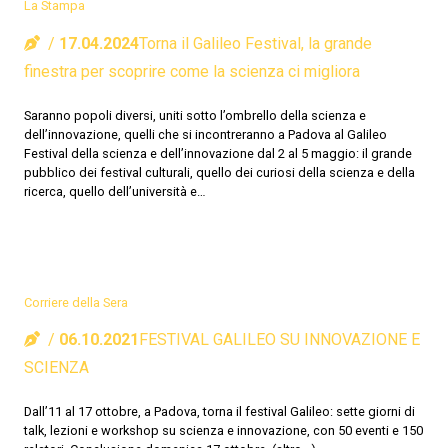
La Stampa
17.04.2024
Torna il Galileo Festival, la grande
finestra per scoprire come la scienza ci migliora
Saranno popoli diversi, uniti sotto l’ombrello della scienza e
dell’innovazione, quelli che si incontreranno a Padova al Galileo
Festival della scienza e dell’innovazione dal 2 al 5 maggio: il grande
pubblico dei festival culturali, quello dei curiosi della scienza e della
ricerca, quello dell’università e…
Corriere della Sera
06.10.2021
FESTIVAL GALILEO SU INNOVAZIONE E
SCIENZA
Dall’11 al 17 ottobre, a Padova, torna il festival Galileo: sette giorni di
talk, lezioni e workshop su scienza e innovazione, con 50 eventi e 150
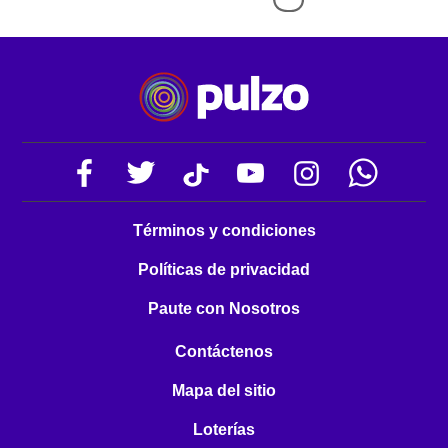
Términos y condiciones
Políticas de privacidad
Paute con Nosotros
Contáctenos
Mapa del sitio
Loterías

^^^^

_Your goal_. Hand back every line of the material, exactly, without the pictures.

_Reply_.
La Stampa
17.04.2024
Torna il Galileo Festival, la grande
finestra per scoprire come la scienza ci migliora
Saranno popoli diversi, uniti sotto l’ombrello della scienza e
dell’innovazione, quelli che si incontreranno a Padova al Galileo
Festival della scienza e dell’innovazione dal 2 al 5 maggio: il grande
pubblico dei festival culturali, quello dei curiosi della scienza e della
ricerca, quello dell’università e…
Corriere della Sera
06.10.2021
FESTIVAL GALILEO SU INNOVAZIONE E
SCIENZA
Dall’11 al 17 ottobre, a Padova, torna il festival Galileo: sette giorni di
talk, lezioni e workshop su scienza e innovazione, con 50 eventi e 150
Términos y condiciones
Políticas de privacidad
Paute con Nosotros
Contáctenos
Mapa del sitio
Loterías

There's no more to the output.